The Palestinian president said he won't run for re-election. This is the first time Mahmoud Abbas has said explicitly he won't seek another term.
In a speech Wednesday to political allies, Abbas also said he is willing to travel to the Gaza Strip to promote reconciliation between the feuding Palestinian territories and form a united government.His visit will be the first time in four years.
"Hamas welcomes Abbas's acceptance of the Haniya initiative," senior Hamas official Sami Abu Zuhri told AFP, referring to an invitation extended by the Islamist movement's prime minister Ismail Haniya during a live broadcast on Tuesday.
"We will start preparing for the visit," he said.
Abbas said he'd be prepared to make the trip within the coming week. Gaza's prime minister, Ismail Haniyeh, invited Abbas on Tuesday to visit following parallel rallies in Gaza and the West Bank urging the rival Palestinian leaderships to reunite.
"I declare that I am ready to go to Gaza tomorrow so as to end the split and form a new government," Abbas said in a speech before senior members of his Fatah Party.
He urged Haniyeh to make arrangements so he could arrive in Erez within the next two to four days, "so we can end this dark and dishonorable chapter of division."
Spokesman Taher Nunu said the Hamas government "welcomes the positive response of Mr. Abbas to the prime minister's initiative and the government (is) currently considering the necessary arrangements for this visit."
Hamas spokesman Fawzi Barhoum said the movement "welcomed the remarks of Mr. Abbas" and called on the government "to take all the required steps to arrange for this visit"
Abbas has offered to go to Gaza before.
But the parallel rallies on Tuesday in both West Bank and Gaza led by young disaffected Palestinians, combined with the wave of unrest sweeping through the region, has put heavy pressure on both leaders to resolve their differences. The Palestinian division is a major obstacle to their dreams to establish an independent state incorporating the West Bank and Gaza.
The Palestinian leader has not been in Gaza since Hamas militants overran the territory during a five-day civil war in June 2007, leaving him in control of only the West Bank.
Abbas' unity plan includes a call for elections within six months.

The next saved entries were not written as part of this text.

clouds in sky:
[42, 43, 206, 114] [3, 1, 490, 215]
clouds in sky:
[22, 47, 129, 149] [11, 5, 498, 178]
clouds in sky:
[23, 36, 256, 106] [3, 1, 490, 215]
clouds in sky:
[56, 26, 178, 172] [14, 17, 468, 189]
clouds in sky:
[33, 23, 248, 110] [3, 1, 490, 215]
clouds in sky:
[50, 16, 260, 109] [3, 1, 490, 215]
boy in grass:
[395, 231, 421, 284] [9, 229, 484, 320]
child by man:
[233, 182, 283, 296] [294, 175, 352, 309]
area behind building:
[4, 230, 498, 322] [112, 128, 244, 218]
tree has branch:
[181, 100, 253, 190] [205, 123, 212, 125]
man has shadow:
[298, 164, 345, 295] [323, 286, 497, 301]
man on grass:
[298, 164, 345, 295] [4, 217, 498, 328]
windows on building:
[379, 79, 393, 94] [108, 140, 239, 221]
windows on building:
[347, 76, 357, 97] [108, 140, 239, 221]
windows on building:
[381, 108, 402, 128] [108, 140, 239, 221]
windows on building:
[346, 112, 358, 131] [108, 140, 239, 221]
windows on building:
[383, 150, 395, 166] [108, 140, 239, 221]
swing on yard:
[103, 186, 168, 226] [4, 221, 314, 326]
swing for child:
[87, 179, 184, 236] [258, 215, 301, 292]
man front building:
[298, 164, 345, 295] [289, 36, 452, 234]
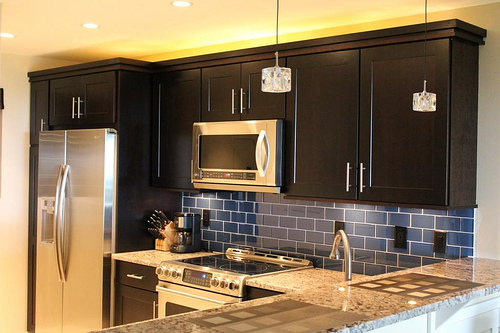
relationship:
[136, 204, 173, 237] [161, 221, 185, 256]
knives in block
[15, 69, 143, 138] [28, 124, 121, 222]
cabinets above fridge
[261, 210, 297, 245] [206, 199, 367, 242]
brick on wall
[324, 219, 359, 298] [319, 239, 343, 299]
faucet on sink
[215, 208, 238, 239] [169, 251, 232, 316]
tile behind stove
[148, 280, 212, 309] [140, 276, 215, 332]
silver oven door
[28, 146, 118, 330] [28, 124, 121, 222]
doors on fridge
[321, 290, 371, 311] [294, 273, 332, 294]
granite counter top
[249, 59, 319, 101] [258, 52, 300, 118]
lights hanging down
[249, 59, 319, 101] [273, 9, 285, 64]
lights on cords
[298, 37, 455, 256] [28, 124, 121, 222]
cabinets above fridge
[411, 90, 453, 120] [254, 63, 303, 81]
cube shaped light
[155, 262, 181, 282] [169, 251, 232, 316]
knobs on stove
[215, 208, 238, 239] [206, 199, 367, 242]
tile on wall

In his speech, Abbas told his Fatah allies that he would not stand for re-election - the first time he has said so explicitly. However, it is not at all clear that elections will be held.
In January, Abbas said he would hold elections by September but he later backpedaled to say elections could not be held until the West Bank and Gaza are reconciled. Repeated efforts at reconciliation have failed.
Abbas' term expired a year ago, but he had consistently held off scheduling new elections because of turmoil inside Fatah and the growing strength of Hamas in the West Bank.
Hamas beats students
Meanwhile, dozens of Hamas police and security forces on Wednesday entered Gaza City's al-Azhar university and began beating up students heading out for a protest, witnesses told AFP.
Sources inside the university said the security forces were dressed in civilian clothing and had targeted students heading out for a demonstration calling for national unity which was to have taken place at 11:00 am (0900 GMT) in the Square of the Unknown Soldier.
Several students had been injured in the attack, which was still ongoing, and the police had forced their way into the university's administrative offices, witnesses said.
But a spokesman for the Hamas-run interior ministry denied that police had entered the university.
"What happened at the university was a problem between students," Ihab al-Ghussein told AFP.
However, witnesses and an AFP photographer at the scene said police were still blocking the gates, preventing anyone from leaving or entering the university premises.
Wednesday's demonstration, which had been called by a student group called "Enough," was organized a day after tens of thousands had taken to the streets of Gaza and the West Bank to demand that Hamas and the rival Fatah movement, which dominates the Palestinian Authority, end their bitter enmity.